Band Keratopathy

Band keratopathy treatment. Tetra images

What is band keratopathy?

Band keratopathy is a disorder that affects the cornea, the clear dome-like structure on the front part of the eye. Band keratopathy is characterized by a linear band of calcium that becomes deposited across the cornea. The deposition appears grainy and whitish-gray in color and looks a little like swiss-cheese. The calcium becomes deposited in the cornea between the area that is open and exposed between the eyelids when the eye is in an open position.

Causes of Band Keratopathy

Band keratopathy is thought to be caused from conditions that increase the levels of calcium in the body such as kidney disease, excessive vitamin D, increased levels of certain thyroid hormones, sarcoidosis, lupus and Paget’s disease, a condition where there is excessive breakdown of your bones.

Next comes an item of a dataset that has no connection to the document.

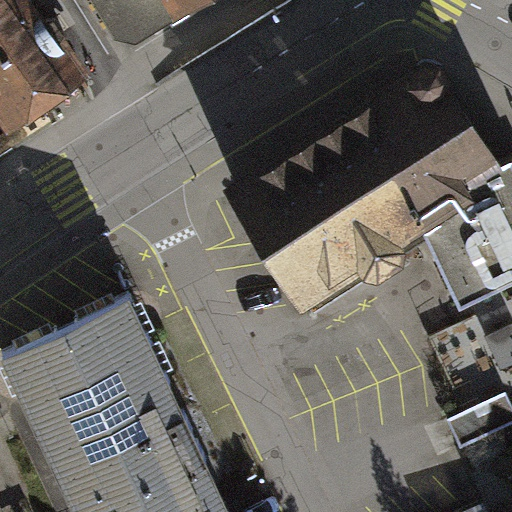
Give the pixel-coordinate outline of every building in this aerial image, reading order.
[(31,0),(0,0),(0,103),(10,118),(21,124),(36,114),(37,98),(79,70),(60,43),(66,30),(57,18),(44,18),(31,0)] [(100,0),(116,26),(136,31),(187,0),(100,0)] [(415,71),(237,184),(313,308),(401,254),(404,239),(426,227),(461,301),(511,275),(511,151),(494,160),(445,81),(445,71),(438,61),(428,59),(420,63),(415,71)] [(230,511),(123,291),(3,349),(80,511),(230,511)] [(511,323),(487,335),(501,367),(511,362),(511,323)] [(511,404),(506,391),(448,417),(461,445),(511,421),(511,404)]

Tears contain small amounts of calcium. Normal evaporation of your tears causes the calcium concentration to rise. This occurs more in the part of the cornea that is open to the atmosphere. However, when the tears have a much higher than normal level of calcium, this occurs at a very high rate. Because of this abnormal composition of the tears, the acidity level of the tears change cause the process to occur even quicker, resulting in band keratopathy. Certain medical conditions mentioned above that cause calcium to rise in the body can cause this to occur.  However, calcium can also build up in the tears with eye conditions that cause chronic inflammation.

Also, people with conditions that cause swelling of the cornea or decompensation of the corneal cells have been known to develop band keratopathy.

Eye conditions that cause chronic inflammation can also cause band keratopathy to develop:

  • long term or end-stage glaucoma
  • chronic iritis (uveitis)
  • corneal dystrophies
  • phthisis bulbi (a shrunken, non-functioning eye from severe disease or trauma)
  • juvenile arthritis

One can also be exposed to certain outside foreign substances that can, over time, cause band keratopathy. Chronic exposure to mercury vapors have been known to cause band keratopathy. Also, preservatives that have a mercury type base have been found in some ophthalmic medication.

Symptoms of band keratopathy

The calcium deposits can be fairly thick. Occasionally, they can break off and cause pain and scratches on the surface of the eye. Other symptoms are:

  • blurred or decreased vision
  • sandy or gritty sensation in the eye
  • redness
  • irritation

Treatment of band keratopathy

Band keratopathy treatment consists of a chemical treatment called chelation. Chelation is a chemical process that uses EDTA (ethylenediamine-tetraacetic acid) that chemically removes the calcium from the cornea. After chelation, often an excimer laser, similar to the one used for LASIK, is used to remove any remaining calcium and to smooth the surface out.

After the procedure, either an amniotic membrane or a bandage soft contact lens is applied to the eye for a couple of weeks. Blood tests may need to be performed to determine the exact cause of the band keratopathy or it will reoccur.